## Saved entries

————————

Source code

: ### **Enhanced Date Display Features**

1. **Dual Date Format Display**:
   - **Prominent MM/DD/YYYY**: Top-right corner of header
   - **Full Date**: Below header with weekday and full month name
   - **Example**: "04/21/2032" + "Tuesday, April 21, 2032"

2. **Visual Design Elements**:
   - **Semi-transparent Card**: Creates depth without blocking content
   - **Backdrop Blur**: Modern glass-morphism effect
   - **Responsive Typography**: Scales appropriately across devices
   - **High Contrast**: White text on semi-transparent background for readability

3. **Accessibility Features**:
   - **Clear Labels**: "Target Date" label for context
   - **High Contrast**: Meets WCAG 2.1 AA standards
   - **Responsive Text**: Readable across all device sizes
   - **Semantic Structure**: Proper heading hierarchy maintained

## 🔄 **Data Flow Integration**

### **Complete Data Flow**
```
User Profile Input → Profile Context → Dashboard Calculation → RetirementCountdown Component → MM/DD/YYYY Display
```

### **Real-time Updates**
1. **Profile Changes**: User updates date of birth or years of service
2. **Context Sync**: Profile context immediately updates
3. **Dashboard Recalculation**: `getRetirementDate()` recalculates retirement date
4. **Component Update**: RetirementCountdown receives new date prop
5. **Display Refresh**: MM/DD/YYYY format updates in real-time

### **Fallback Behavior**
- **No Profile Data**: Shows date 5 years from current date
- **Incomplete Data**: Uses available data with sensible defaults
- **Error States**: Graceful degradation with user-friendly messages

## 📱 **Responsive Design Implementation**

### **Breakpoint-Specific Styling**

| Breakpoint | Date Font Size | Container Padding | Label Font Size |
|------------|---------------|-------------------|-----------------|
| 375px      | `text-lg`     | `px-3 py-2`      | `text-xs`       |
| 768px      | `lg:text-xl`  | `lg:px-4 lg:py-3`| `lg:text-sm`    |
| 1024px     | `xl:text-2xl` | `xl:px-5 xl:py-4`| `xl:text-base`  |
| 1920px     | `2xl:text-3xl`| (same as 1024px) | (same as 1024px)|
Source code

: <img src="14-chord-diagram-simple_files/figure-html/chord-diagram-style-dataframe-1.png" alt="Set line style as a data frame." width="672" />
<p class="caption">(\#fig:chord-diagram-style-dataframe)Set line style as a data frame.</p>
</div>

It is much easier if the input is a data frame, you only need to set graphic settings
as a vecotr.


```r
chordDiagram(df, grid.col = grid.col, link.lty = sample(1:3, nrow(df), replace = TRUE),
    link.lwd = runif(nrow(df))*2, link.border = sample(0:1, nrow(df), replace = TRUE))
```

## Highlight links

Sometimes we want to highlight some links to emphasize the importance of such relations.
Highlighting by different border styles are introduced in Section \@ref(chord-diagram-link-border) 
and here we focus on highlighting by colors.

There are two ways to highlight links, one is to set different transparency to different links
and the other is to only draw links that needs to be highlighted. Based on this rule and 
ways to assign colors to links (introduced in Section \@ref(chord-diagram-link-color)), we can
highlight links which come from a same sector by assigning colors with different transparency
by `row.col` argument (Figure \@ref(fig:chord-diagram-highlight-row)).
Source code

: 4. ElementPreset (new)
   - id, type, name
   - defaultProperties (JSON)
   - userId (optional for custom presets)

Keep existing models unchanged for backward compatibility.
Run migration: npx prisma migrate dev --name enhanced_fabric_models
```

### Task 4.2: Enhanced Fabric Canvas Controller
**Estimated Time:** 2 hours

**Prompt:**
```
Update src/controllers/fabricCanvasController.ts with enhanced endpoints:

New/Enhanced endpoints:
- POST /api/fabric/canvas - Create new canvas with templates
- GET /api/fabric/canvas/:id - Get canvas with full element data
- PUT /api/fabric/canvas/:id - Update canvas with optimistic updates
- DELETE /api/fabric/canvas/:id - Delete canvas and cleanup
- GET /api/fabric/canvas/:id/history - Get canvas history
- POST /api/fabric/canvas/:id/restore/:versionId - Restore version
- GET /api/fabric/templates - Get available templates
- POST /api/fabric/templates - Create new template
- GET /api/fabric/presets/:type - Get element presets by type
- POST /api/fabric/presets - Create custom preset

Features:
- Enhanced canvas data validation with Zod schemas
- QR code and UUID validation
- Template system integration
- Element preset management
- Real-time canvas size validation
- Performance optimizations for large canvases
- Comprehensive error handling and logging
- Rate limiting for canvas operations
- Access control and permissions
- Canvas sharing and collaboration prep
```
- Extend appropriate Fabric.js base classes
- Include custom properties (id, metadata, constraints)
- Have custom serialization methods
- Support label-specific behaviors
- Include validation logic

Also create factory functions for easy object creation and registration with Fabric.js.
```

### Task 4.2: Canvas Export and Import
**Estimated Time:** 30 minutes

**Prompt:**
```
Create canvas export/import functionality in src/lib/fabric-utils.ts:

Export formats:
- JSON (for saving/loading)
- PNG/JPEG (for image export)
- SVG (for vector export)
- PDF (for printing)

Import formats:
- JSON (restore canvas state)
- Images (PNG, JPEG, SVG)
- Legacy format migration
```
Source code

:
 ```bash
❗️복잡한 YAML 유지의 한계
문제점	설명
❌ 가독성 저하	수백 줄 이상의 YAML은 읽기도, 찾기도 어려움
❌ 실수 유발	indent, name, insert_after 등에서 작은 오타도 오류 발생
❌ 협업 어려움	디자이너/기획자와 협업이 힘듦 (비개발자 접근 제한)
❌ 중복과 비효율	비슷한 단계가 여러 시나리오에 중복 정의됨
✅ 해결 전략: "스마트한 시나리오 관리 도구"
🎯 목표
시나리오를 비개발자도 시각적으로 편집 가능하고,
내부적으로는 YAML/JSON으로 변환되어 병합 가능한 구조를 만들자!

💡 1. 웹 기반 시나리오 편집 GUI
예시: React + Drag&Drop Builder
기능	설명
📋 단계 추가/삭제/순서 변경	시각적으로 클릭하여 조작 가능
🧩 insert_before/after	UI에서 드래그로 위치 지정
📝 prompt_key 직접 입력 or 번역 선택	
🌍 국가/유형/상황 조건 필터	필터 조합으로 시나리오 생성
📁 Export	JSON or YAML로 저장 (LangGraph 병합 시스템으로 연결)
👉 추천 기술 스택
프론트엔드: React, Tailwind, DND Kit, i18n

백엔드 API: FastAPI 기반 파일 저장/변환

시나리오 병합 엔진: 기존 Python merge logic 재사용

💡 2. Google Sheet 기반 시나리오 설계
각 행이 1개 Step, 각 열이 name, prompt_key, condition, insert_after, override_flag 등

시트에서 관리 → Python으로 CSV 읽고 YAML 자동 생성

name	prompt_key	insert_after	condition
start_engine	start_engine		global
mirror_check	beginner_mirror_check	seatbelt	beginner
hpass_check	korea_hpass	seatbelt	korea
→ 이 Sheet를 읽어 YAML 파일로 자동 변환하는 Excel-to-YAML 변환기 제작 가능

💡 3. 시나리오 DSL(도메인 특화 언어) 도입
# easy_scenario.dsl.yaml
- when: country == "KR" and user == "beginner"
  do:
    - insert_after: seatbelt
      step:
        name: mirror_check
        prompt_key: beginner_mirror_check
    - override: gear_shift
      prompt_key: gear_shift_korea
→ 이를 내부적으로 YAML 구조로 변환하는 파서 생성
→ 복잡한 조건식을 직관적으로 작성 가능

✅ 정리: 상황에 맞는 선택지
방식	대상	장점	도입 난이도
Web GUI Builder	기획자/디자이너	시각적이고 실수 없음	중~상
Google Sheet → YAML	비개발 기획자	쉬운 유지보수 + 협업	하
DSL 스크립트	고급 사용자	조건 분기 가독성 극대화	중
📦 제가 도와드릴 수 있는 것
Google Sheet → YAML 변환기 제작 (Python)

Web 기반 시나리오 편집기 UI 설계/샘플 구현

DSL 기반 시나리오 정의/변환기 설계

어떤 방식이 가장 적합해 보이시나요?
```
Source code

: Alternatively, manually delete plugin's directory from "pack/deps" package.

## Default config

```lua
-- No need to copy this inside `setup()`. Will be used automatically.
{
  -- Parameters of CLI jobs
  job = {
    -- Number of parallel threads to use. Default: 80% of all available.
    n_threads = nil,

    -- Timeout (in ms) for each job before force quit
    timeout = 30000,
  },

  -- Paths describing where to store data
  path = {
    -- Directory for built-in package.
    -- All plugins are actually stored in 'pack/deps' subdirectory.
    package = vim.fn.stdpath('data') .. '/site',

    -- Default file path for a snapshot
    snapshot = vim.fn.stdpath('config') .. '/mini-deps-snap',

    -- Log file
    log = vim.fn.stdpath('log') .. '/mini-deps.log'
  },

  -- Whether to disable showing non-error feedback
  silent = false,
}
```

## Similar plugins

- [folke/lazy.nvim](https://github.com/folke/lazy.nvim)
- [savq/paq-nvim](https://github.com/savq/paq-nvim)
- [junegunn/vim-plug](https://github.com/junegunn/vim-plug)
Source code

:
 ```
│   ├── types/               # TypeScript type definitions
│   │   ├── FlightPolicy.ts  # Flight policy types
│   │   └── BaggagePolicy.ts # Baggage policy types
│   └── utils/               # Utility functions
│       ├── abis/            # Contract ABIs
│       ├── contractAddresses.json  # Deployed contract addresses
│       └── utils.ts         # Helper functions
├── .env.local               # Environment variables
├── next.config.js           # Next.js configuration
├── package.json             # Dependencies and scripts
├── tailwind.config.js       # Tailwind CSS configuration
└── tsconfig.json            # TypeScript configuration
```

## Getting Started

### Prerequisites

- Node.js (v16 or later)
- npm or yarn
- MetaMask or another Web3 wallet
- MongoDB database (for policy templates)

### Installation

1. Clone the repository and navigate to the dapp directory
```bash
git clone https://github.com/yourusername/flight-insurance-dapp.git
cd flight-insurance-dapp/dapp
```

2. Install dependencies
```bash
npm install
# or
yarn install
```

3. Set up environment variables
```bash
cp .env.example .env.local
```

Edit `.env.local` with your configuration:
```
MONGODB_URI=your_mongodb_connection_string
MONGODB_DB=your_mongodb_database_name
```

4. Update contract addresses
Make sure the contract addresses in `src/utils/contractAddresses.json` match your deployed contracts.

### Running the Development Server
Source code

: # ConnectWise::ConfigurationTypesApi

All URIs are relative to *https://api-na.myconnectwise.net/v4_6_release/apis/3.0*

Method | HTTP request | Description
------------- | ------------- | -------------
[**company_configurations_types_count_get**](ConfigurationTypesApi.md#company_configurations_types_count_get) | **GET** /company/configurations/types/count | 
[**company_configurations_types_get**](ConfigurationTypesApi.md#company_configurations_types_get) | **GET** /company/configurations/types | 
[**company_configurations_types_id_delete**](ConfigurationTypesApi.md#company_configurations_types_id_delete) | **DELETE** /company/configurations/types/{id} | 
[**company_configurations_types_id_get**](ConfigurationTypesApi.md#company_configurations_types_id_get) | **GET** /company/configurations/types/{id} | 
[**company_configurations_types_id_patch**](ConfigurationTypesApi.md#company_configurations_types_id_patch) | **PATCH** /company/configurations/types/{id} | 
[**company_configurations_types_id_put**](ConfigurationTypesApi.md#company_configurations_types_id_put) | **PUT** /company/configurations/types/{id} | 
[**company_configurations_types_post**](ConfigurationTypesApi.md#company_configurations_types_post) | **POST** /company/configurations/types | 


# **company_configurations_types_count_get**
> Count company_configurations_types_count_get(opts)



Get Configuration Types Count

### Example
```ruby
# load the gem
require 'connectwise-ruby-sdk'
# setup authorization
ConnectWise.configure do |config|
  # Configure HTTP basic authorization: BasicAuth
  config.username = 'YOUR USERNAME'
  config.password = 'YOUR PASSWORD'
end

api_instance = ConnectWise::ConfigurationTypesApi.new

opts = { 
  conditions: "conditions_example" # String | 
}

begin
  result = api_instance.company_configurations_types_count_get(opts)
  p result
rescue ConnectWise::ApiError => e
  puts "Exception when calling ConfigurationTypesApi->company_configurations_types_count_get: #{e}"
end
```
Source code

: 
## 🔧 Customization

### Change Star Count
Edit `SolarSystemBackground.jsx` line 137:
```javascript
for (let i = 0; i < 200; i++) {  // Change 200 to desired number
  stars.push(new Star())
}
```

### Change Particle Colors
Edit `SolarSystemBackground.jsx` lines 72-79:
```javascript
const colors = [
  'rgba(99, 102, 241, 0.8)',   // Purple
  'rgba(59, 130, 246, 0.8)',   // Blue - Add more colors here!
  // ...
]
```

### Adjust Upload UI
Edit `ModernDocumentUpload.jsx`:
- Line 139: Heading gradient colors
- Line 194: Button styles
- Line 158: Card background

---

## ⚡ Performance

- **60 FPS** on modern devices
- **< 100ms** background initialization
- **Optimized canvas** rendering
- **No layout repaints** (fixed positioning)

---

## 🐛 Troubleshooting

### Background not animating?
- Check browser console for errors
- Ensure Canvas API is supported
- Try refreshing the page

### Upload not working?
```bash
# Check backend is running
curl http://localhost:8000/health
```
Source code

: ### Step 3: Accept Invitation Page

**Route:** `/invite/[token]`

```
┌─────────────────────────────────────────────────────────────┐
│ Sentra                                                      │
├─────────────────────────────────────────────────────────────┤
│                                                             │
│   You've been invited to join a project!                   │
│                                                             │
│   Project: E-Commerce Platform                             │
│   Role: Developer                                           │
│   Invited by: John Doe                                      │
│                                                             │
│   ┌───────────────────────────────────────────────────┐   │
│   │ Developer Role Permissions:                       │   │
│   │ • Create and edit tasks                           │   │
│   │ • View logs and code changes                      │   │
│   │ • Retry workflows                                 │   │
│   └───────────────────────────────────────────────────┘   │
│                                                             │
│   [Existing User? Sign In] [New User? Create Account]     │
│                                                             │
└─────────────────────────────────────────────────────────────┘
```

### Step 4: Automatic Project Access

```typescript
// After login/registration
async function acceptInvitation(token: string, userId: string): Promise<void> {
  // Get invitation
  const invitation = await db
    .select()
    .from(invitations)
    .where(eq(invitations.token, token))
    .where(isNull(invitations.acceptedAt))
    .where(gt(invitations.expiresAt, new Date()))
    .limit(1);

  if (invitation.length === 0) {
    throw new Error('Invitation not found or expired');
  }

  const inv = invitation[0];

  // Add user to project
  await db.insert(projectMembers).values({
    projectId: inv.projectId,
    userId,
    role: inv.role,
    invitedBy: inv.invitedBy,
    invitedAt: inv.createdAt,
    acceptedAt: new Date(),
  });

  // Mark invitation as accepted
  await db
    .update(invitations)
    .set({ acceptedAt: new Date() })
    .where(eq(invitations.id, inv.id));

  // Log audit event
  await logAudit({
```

————————

## Work request
Could you return every line from the entries above in which the string "deps" occurs?

## Reply to the exercise
: Alternatively, manually delete plugin's directory from "pack/deps" package.
    -- All plugins are actually stored in 'pack/deps' subdirectory.
    snapshot = vim.fn.stdpath('config') .. '/mini-deps-snap',
    log = vim.fn.stdpath('log') .. '/mini-deps.log'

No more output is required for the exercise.